# Supplied records start
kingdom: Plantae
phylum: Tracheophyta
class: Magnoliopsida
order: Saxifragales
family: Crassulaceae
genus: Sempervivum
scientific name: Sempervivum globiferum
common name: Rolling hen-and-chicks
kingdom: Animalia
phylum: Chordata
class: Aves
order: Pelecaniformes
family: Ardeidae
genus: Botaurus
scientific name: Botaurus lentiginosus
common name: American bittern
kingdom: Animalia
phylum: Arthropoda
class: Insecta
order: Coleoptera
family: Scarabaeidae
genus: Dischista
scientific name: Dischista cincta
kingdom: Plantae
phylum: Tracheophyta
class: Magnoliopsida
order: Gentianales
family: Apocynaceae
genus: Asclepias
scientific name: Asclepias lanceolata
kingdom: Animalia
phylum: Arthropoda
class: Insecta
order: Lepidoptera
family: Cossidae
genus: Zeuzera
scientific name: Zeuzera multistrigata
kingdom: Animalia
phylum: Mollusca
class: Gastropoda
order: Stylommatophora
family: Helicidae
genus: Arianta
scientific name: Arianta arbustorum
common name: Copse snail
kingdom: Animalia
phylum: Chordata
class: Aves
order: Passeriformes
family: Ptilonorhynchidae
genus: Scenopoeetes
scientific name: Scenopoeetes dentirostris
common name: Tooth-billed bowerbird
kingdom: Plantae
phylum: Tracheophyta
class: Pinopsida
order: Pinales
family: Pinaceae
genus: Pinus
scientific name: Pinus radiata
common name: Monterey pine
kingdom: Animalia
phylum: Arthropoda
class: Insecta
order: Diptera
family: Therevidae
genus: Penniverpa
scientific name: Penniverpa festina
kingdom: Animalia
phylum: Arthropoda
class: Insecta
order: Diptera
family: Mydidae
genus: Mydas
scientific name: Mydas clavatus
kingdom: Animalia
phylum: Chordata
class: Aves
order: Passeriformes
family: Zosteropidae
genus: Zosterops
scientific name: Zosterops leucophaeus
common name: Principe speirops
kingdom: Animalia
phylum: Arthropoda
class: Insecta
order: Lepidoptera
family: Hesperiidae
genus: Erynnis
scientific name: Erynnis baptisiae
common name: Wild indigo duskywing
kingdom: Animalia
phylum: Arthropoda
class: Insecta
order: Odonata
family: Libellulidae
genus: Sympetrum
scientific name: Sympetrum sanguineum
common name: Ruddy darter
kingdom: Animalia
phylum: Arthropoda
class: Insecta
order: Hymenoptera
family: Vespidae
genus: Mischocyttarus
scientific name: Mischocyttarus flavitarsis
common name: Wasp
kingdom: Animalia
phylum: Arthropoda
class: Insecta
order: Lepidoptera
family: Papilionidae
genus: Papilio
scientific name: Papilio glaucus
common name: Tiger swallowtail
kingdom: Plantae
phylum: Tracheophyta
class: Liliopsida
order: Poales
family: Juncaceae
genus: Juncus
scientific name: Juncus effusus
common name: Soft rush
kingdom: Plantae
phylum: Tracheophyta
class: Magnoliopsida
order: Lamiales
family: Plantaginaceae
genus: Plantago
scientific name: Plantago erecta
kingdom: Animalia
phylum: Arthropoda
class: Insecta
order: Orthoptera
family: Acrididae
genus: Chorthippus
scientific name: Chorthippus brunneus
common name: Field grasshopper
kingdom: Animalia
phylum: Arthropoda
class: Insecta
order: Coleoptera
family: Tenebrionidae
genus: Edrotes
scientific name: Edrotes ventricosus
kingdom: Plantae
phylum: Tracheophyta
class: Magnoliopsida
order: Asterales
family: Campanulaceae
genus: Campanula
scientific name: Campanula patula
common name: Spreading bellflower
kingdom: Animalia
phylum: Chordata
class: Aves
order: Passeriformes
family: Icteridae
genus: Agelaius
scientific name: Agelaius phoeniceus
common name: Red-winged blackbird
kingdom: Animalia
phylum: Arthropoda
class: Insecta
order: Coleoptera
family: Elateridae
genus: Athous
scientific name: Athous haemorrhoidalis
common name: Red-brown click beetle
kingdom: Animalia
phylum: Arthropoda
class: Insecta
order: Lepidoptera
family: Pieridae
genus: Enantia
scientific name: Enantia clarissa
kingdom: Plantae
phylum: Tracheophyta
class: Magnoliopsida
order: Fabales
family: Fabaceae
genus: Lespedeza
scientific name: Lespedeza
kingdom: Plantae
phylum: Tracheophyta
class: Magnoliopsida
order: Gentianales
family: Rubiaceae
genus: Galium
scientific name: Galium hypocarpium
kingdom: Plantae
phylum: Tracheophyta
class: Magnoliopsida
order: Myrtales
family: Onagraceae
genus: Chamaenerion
# Supplied records end
• _What to do_: Rewrite every line of the records above as a JSON list of strings, one string per line, dropping any blank lines.

• _Answer in full_:
[
  "kingdom: Plantae",
  "phylum: Tracheophyta",
  "class: Magnoliopsida",
  "order: Saxifragales",
  "family: Crassulaceae",
  "genus: Sempervivum",
  "scientific name: Sempervivum globiferum",
  "common name: Rolling hen-and-chicks",
  "kingdom: Animalia",
  "phylum: Chordata",
  "class: Aves",
  "order: Pelecaniformes",
  "family: Ardeidae",
  "genus: Botaurus",
  "scientific name: Botaurus lentiginosus",
  "common name: American bittern",
  "kingdom: Animalia",
  "phylum: Arthropoda",
  "class: Insecta",
  "order: Coleoptera",
  "family: Scarabaeidae",
  "genus: Dischista",
  "scientific name: Dischista cincta",
  "kingdom: Plantae",
  "phylum: Tracheophyta",
  "class: Magnoliopsida",
  "order: Gentianales",
  "family: Apocynaceae",
  "genus: Asclepias",
  "scientific name: Asclepias lanceolata",
  "kingdom: Animalia",
  "phylum: Arthropoda",
  "class: Insecta",
  "order: Lepidoptera",
  "family: Cossidae",
  "genus: Zeuzera",
  "scientific name: Zeuzera multistrigata",
  "kingdom: Animalia",
  "phylum: Mollusca",
  "class: Gastropoda",
  "order: Stylommatophora",
  "family: Helicidae",
  "genus: Arianta",
  "scientific name: Arianta arbustorum",
  "common name: Copse snail",
  "kingdom: Animalia",
  "phylum: Chordata",
  "class: Aves",
  "order: Passeriformes",
  "family: Ptilonorhynchidae",
  "genus: Scenopoeetes",
  "scientific name: Scenopoeetes dentirostris",
  "common name: Tooth-billed bowerbird",
  "kingdom: Plantae",
  "phylum: Tracheophyta",
  "class: Pinopsida",
  "order: Pinales",
  "family: Pinaceae",
  "genus: Pinus",
  "scientific name: Pinus radiata",
  "common name: Monterey pine",
  "kingdom: Animalia",
  "phylum: Arthropoda",
  "class: Insecta",
  "order: Diptera",
  "family: Therevidae",
  "genus: Penniverpa",
  "scientific name: Penniverpa festina",
  "kingdom: Animalia",
  "phylum: Arthropoda",
  "class: Insecta",
  "order: Diptera",
  "family: Mydidae",
  "genus: Mydas",
  "scientific name: Mydas clavatus",
  "kingdom: Animalia",
  "phylum: Chordata",
  "class: Aves",
  "order: Passeriformes",
  "family: Zosteropidae",
  "genus: Zosterops",
  "scientific name: Zosterops leucophaeus",
  "common name: Principe speirops",
  "kingdom: Animalia",
  "phylum: Arthropoda",
  "class: Insecta",
  "order: Lepidoptera",
  "family: Hesperiidae",
  "genus: Erynnis",
  "scientific name: Erynnis baptisiae",
  "common name: Wild indigo duskywing",
  "kingdom: Animalia",
  "phylum: Arthropoda",
  "class: Insecta",
  "order: Odonata",
  "family: Libellulidae",
  "genus: Sympetrum",
  "scientific name: Sympetrum sanguineum",
  "common name: Ruddy darter",
  "kingdom: Animalia",
  "phylum: Arthropoda",
  "class: Insecta",
  "order: Hymenoptera",
  "family: Vespidae",
  "genus: Mischocyttarus",
  "scientific name: Mischocyttarus flavitarsis",
  "common name: Wasp",
  "kingdom: Animalia",
  "phylum: Arthropoda",
  "class: Insecta",
  "order: Lepidoptera",
  "family: Papilionidae",
  "genus: Papilio",
  "scientific name: Papilio glaucus",
  "common name: Tiger swallowtail",
  "kingdom: Plantae",
  "phylum: Tracheophyta",
  "class: Liliopsida",
  "order: Poales",
  "family: Juncaceae",
  "genus: Juncus",
  "scientific name: Juncus effusus",
  "common name: Soft rush",
  "kingdom: Plantae",
  "phylum: Tracheophyta",
  "class: Magnoliopsida",
  "order: Lamiales",
  "family: Plantaginaceae",
  "genus: Plantago",
  "scientific name: Plantago erecta",
  "kingdom: Animalia",
  "phylum: Arthropoda",
  "class: Insecta",
  "order: Orthoptera",
  "family: Acrididae",
  "genus: Chorthippus",
  "scientific name: Chorthippus brunneus",
  "common name: Field grasshopper",
  "kingdom: Animalia",
  "phylum: Arthropoda",
  "class: Insecta",
  "order: Coleoptera",
  "family: Tenebrionidae",
  "genus: Edrotes",
  "scientific name: Edrotes ventricosus",
  "kingdom: Plantae",
  "phylum: Tracheophyta",
  "class: Magnoliopsida",
  "order: Asterales",
  "family: Campanulaceae",
  "genus: Campanula",
  "scientific name: Campanula patula",
  "common name: Spreading bellflower",
  "kingdom: Animalia",
  "phylum: Chordata",
  "class: Aves",
  "order: Passeriformes",
  "family: Icteridae",
  "genus: Agelaius",
  "scientific name: Agelaius phoeniceus",
  "common name: Red-winged blackbird",
  "kingdom: Animalia",
  "phylum: Arthropoda",
  "class: Insecta",
  "order: Coleoptera",
  "family: Elateridae",
  "genus: Athous",
  "scientific name: Athous haemorrhoidalis",
  "common name: Red-brown click beetle",
  "kingdom: Animalia",
  "phylum: Arthropoda",
  "class: Insecta",
  "order: Lepidoptera",
  "family: Pieridae",
  "genus: Enantia",
  "scientific name: Enantia clarissa",
  "kingdom: Plantae",
  "phylum: Tracheophyta",
  "class: Magnoliopsida",
  "order: Fabales",
  "family: Fabaceae",
  "genus: Lespedeza",
  "scientific name: Lespedeza",
  "kingdom: Plantae",
  "phylum: Tracheophyta",
  "class: Magnoliopsida",
  "order: Gentianales",
  "family: Rubiaceae",
  "genus: Galium",
  "scientific name: Galium hypocarpium",
  "kingdom: Plantae",
  "phylum: Tracheophyta",
  "class: Magnoliopsida",
  "order: Myrtales",
  "family: Onagraceae",
  "genus: Chamaenerion"
]